该读者研究的目的是评估 GRAPE 系统与放射科医师在非增强 CT 上检测胃癌的性能差异。本研究共纳入 13 名放射科医师,包括 5 名资深放射科医师和 8 名初级放射科医师。放射科医师的详细信息见扩展数据表 3。研究分为两个阶段:第一阶段将 GRAPE 系统与不同专业水平的胃癌影像诊断医师进行性能比较;第二阶段评估 GRAPE 系统辅助放射科医师的潜力,在提供非增强影像的同时也提供 GRAPE 的预测结果。每位放射科医师在两次评估之间设置了至少 1 个月的洗脱期。

Statistical analysis  统计分析

The performance of the GC and NGC classification was evaluated using the AUC, sensitivity, specificity, positive predictive value and balanced accuracy. Confidence intervals were calculated based on 1,000 bootstrap replications of the corresponding data. The significance comparisons of sensitivity, specificity and balanced accuracy were conducted using permutation tests to calculate two-sided P values with 10,000 permutations.

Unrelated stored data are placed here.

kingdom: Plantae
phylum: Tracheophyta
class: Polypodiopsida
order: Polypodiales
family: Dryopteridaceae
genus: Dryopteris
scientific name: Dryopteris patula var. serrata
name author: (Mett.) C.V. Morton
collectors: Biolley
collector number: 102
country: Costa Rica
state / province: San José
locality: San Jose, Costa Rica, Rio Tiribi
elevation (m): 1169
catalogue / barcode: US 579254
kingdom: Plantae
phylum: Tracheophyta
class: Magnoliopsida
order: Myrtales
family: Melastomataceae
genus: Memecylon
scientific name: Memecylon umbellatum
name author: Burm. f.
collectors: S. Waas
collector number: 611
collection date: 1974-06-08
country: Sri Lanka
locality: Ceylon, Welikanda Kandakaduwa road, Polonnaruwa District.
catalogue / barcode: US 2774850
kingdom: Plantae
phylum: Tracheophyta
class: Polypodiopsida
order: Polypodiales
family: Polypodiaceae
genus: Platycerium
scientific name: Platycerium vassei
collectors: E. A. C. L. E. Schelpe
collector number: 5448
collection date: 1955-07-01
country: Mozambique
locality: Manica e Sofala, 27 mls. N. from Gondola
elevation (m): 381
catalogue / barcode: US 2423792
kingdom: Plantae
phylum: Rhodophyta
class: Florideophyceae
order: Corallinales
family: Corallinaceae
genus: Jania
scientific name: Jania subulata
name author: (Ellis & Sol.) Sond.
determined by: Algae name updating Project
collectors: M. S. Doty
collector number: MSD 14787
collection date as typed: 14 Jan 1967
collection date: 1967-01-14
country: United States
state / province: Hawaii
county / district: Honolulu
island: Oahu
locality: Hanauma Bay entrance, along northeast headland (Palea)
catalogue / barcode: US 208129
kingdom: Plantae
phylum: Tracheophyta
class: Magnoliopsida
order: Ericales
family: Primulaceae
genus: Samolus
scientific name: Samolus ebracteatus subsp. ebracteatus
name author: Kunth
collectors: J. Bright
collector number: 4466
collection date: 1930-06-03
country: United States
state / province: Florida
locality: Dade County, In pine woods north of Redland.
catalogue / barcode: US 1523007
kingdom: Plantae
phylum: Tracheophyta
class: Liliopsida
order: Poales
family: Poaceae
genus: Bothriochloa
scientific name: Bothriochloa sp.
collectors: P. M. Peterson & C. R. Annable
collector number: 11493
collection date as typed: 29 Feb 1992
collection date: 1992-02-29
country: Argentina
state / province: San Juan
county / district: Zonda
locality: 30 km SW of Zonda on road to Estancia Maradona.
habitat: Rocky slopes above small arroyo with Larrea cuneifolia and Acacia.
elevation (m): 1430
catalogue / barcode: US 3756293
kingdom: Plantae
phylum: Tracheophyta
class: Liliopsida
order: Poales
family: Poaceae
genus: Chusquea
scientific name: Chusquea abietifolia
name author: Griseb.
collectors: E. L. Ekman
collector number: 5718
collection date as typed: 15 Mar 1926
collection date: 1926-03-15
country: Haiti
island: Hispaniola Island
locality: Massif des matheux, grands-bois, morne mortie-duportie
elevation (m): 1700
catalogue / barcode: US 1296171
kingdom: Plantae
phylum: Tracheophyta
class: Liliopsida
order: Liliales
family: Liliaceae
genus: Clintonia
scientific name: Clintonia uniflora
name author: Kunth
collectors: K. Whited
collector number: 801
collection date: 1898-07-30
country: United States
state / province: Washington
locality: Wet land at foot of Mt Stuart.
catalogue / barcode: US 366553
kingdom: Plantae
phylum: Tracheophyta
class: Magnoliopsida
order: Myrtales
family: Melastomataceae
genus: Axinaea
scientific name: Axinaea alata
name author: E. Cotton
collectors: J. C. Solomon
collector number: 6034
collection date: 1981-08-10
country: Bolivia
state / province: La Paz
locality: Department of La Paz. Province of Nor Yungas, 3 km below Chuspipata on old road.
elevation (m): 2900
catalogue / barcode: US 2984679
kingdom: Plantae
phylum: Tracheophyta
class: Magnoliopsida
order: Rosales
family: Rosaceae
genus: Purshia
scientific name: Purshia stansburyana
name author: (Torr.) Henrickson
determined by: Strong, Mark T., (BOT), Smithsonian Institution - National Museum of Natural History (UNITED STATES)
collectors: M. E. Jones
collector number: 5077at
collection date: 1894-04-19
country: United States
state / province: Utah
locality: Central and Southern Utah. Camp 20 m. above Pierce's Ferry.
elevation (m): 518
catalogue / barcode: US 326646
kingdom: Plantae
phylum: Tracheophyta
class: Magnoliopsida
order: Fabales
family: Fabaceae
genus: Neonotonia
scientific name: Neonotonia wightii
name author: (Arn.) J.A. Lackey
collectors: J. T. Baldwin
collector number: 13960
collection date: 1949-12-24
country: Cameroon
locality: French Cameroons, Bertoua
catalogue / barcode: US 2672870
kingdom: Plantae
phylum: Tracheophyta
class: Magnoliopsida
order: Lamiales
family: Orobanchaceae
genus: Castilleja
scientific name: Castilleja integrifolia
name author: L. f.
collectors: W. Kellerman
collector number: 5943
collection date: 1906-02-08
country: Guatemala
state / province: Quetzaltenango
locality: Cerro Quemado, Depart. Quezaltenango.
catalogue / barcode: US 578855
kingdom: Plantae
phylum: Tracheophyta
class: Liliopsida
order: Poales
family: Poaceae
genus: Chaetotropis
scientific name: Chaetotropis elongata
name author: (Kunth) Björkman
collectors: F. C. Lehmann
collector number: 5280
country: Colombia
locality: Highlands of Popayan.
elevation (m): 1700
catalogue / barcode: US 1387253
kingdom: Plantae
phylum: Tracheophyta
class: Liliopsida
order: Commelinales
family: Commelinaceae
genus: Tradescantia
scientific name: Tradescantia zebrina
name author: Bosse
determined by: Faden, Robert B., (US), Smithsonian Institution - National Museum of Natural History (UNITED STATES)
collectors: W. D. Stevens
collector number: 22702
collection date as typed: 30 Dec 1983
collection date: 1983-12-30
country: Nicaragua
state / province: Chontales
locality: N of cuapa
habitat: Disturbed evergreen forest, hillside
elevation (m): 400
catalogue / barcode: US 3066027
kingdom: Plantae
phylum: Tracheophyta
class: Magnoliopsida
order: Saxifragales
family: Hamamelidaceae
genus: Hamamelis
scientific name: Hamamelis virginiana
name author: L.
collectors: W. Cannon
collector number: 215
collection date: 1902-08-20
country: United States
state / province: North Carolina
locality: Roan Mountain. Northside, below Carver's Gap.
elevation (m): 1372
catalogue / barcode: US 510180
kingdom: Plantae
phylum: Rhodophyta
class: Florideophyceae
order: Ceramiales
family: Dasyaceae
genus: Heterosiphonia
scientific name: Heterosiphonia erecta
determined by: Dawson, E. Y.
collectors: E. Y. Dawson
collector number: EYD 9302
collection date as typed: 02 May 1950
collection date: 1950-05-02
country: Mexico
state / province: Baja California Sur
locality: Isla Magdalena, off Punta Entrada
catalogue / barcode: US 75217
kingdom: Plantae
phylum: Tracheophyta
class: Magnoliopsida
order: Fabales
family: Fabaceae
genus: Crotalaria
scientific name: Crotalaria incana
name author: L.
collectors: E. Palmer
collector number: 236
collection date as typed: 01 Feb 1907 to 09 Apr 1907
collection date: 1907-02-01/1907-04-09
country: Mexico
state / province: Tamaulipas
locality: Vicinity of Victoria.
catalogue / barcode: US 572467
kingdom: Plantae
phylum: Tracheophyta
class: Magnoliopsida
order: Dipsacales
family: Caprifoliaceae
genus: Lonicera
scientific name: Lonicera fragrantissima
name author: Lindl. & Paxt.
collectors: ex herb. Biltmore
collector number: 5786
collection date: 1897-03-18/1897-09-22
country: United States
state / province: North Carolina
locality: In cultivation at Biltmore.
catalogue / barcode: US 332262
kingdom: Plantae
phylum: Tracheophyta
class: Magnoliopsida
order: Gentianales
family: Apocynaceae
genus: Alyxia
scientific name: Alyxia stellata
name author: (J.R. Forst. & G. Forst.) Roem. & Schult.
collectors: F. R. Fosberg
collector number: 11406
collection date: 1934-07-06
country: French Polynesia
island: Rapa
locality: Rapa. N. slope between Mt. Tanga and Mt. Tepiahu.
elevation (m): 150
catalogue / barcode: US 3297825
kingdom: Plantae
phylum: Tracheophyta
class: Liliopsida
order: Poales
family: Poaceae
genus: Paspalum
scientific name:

The threshold to determine statistical significance is P < 0.05. Data analysis was conducted in Python using the numpy (v.1.26.2), scipy (v.1.11.4) and scikit-learn (v.1.3.2) packages.
胃癌与非胃癌分类性能通过 AUC 值、灵敏度、特异度、阳性预测值和平衡准确率进行评估。置信区间基于对应数据的 1,000 次自助重复抽样计算得出。采用置换检验进行灵敏度、特异度与平衡准确率的显著性比较,通过 10,000 次置换计算双侧 P 值。统计显著性判定阈值为 P < 0.05。数据分析使用 Python 中的 numpy(v.1.26.2)、scipy(v.1.11.4)和 scikit-learn(v.1.3.2)软件包完成。

Reporting summary  报告摘要

Further information on research design is available in the Nature Portfolio Reporting Summary linked to this article.
有关研究设计的更多信息,请参阅本文链接的《自然》期刊报告摘要。